After installing anaconda on Linux (and also macOS), you can also use the
conda
command in the shell to set up your machine-learning environment. In
case the conda
command cannot be found on your system, make sure to source the
activation script and then call the conda init
command:
source <path to conda>/bin/activate
conda init
Afterwards, the custom "ml" environment can be set up. Navigate to the copy of
this repository that you obtained in the previous step with the cd
command.
Then, create a new conda environment by providing the
ml-environment.yml file and activate the ml-workshop
environment.

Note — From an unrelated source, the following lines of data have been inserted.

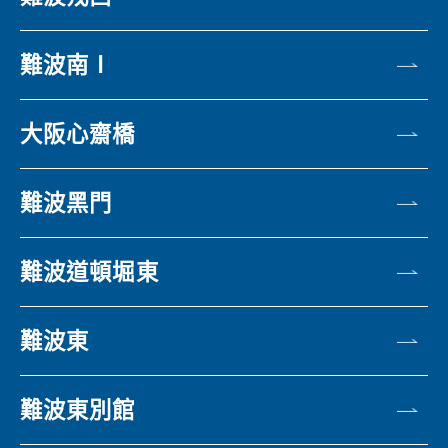
難波南Ⅰ
大阪心齋橋
難波黑門
難波道頓堀東
難波東
難波東別館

The commands are:
cd <path to downloaded copy>/ml-workshop/
conda env create -f ./ml-environment.yml
conda activate ml
Now, the environment is set up and activated! To verify the installation, start a Jupyter Notebook server:
jupyter notebook
If you have followed (2a) or (2b) above, the last command opens your default web browser with a Jupyter webpage. The Jupyter logo should be at the top of the page, and the page itself should display your user directory. Now it's time to explore the first notebook and to verify the setup!
Navigate to the folder, to which you downloaded the copy of this repository, enter the folder, then open the test file 01_test_notebook.ipynb. Follow the instructions inside the notebook to verify your python installation and the anaconda environment setup.
After closing the browser tab, your Jupyter instance closes automatically if you used the Anaconda Navigator in step (2a). If you opened Jupyter from the command line in (2b), you can shut down the Jupyter notebook server with CTRL+C. The conda environment can be deactivated with:
conda deactivate
The above instructions are meant for people not familiar with setups of python
versions and/or virtual environments. If you are familiar with both, of course
you can stick to your best practices to set up an environment for this
repository. Inter alia, this repository comes with a docker file that builds an
image with all packages required for the execution of the notebooks. The image
can either be downloaded as knutzk/ml-workshop:latest
from the docker
hub or it can be built from this
repository directly:
cd <path to downloaded copy>/ml-workshop/
docker build -t ml-workshop-image .
Then, a jupyter notebook server can be started as a docker container with the following command:
docker run --rm -u $(id -u):$(id -g) -p 8888:8888 -v $PWD:/data ml-workshop-image
Transmitting the user and group ID is necessary to avoid running the docker
container as root (which is discouraged for jupyter notebooks). It also binds
port 8888 to that of the localhost and mounts the working directory to the
/data
endpoint in the notebook. The notebook server can then be reached by
opening http://localhost:8888/ in a browser of choice. The webpage will require
a token that can be found in the command line output when starting the docker
container.
As an alternative, you can also use virtual environments (e.g.
pyenv-virtualenv
or conda
) to set up the necessary packages for this
repository. Make sure you have the required packages
installed in a recent version. These include:
- sklearn 0.24.*
- tensorflow 2.4.*
After installing all packages listed in the file, obtain a copy of this repository through your preferred method. Start a Jupyter Notbeook server, navigate to the location of your repository copy, and open the Jupyter Notebook files to get started. Please make sure to go through the 01_test_notebook.ipynb to verify your installation.